Foreign Physicians or International Medical Graduates (IMGs) come to the U.S. to gain education through U.S. Residencies and Fellowships and share in the incredible wealth of medical knowledge and experience in this country. As an IMG, you may seek simply to engage with professionals here in the U.S., or you may be looking at employment in the U.S. as part of your long term goal. Visit Streff Legal's Physicains and Researchers page to learn more.


If you graduate as a foreign F-1 student,  you should have work authorization, which can often translate into longer-term possibilities. F-1 Students right now receive one year of Optional Practical Training (OPT) employment authorization after graduation, and an graduates from a STEM program are eligible for up to a 24-month extension. (STEM is for Science Technology Engineering or Math - find which degrees are eligible for STEM extensions here at the DHS website). OPT can be a good bridge to identifying an employer who will sponsor you for H-1B status or other immigration possibilities. (H-1B status is one of the most common employment-authorized options for professionals.) Contact Streff Legal to either start the process if you have found an employer, or to better know how to find an employer willing to sponsor you for employment authorization. Streff Legal has helped many OPT holders with advice on how to fine an employer willing to sponsor you for H-1B and how to talk to that employer about what is required for sponsorship.

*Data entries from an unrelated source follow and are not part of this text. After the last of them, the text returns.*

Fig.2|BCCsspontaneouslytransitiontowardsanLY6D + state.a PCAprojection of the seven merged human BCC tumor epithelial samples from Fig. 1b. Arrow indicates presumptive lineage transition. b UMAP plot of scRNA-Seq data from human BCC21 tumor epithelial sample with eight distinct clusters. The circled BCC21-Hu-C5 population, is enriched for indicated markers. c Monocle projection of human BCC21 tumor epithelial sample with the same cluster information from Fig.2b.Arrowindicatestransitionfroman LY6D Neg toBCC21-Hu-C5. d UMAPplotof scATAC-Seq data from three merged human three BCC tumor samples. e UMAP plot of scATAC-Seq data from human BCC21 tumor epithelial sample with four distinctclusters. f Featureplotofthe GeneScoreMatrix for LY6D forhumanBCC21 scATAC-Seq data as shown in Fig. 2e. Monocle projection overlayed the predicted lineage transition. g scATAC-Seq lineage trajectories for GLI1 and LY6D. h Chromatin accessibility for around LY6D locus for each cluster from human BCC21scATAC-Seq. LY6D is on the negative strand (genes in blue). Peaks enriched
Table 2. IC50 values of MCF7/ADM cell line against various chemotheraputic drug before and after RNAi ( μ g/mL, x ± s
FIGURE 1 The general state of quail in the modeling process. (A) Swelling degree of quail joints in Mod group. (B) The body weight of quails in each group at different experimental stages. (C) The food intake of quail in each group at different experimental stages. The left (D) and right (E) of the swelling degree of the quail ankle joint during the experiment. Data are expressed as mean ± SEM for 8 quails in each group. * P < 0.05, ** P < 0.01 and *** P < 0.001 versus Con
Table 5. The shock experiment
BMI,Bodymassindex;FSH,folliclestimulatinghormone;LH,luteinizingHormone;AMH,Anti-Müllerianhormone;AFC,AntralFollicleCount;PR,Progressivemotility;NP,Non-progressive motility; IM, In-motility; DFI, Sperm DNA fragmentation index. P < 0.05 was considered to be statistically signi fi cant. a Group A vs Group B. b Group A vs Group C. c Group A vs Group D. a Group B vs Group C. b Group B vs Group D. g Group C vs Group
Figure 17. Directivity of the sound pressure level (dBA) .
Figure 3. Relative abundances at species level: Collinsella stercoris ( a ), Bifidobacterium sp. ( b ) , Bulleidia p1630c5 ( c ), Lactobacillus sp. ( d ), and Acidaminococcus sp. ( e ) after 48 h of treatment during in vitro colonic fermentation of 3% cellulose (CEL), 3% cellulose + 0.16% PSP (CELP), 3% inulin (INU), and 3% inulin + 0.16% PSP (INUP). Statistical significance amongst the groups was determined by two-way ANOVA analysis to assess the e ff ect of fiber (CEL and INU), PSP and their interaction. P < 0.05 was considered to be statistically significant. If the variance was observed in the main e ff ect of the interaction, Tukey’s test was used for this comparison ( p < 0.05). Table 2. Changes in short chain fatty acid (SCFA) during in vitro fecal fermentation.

F-1 Students are also eligible for on-campus employment and employment in a field related to their degree through Curricular Practical Training (CPT). PLEASE NOTE, though, that F-1 students who engage in certain pre-graduation employment, including one year of full-time CPT, may become ineligible for some or all post-completion OPT.

M-1 students have more limited work authorization possibilities, with few options for long-term employment.


Generally, you have five months to transfer schools, during which you can remain in F-1 status. You should ensure that the Designated School Official (DSO) at both your old and new school are involved in your transfer. The old school DSO must release your SEVIS record to the new school DSO. In order to maintain immigration status, you must be continually making progress on a degree. 


F-1 Students must maintain regular progress towards earning a degree. Academic difficulty can be a significant obstacle. Not only can you face suspension from school, your suspension will end your status in the U.S. So, foreign students may have additional challenges when facing academic difficulties. Students in the U.S. do have rights, and given the implications of academic suspension or expulsion, a foreign student should seek an immigration attorney's advice.

Is language a barrier?

Language is a common barrier for foreign students seeking a U.S. education. Fortunately, foreign student can both start and continue their education in many language programs. A semester or two with an English language program can often make a significant difference to success in earning your degree in an F-1 program. A language program may also be an appropriate starting point for identifying a college of university in the U.S. F-1 students should be careful to ensure you maintain your status and have your school records properly transferred if using this option.